→ WHAT NEEDS TO BE DONE
Transcribe the data that follows, exactly and in full.

→ DATASET
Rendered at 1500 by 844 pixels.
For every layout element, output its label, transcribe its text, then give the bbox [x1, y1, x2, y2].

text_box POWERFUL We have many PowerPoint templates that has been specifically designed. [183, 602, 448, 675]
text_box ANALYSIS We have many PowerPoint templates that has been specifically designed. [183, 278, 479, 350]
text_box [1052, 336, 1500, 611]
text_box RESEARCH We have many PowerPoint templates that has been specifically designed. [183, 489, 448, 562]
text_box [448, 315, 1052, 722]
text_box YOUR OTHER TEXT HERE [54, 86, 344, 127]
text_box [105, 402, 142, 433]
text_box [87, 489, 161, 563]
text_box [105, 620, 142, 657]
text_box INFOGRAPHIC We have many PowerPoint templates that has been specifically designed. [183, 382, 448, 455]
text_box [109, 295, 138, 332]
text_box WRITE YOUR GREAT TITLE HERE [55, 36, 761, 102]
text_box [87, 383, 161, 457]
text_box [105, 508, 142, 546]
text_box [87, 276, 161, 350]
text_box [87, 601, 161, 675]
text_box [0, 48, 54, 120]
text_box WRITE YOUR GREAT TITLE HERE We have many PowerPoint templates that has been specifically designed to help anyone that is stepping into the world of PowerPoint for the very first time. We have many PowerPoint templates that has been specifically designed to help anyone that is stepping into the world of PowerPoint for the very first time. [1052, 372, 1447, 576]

→ RESULT OF THE EXERCISE
Rendered at 1500 by 844 pixels.
For every layout element, output its label, transcribe its text, then give the bbox [x1, y1, x2, y2].

text_box POWERFUL We have many PowerPoint templates that has been specifically designed. [183, 602, 448, 675]
text_box ANALYSIS We have many PowerPoint templates that has been specifically designed. [183, 278, 479, 350]
text_box [1052, 336, 1500, 611]
text_box RESEARCH We have many PowerPoint templates that has been specifically designed. [183, 489, 448, 562]
text_box [448, 315, 1052, 722]
text_box YOUR OTHER TEXT HERE [54, 86, 344, 127]
text_box [105, 402, 142, 433]
text_box [87, 489, 161, 563]
text_box [105, 620, 142, 657]
text_box INFOGRAPHIC We have many PowerPoint templates that has been specifically designed. [183, 382, 448, 455]
text_box [109, 295, 138, 332]
text_box WRITE YOUR GREAT TITLE HERE [55, 36, 761, 102]
text_box [87, 383, 161, 457]
text_box [105, 508, 142, 546]
text_box [87, 276, 161, 350]
text_box [87, 601, 161, 675]
text_box [0, 48, 54, 120]
text_box WRITE YOUR GREAT TITLE HERE We have many PowerPoint templates that has been specifically designed to help anyone that is stepping into the world of PowerPoint for the very first time. We have many PowerPoint templates that has been specifically designed to help anyone that is stepping into the world of PowerPoint for the very first time. [1052, 372, 1447, 576]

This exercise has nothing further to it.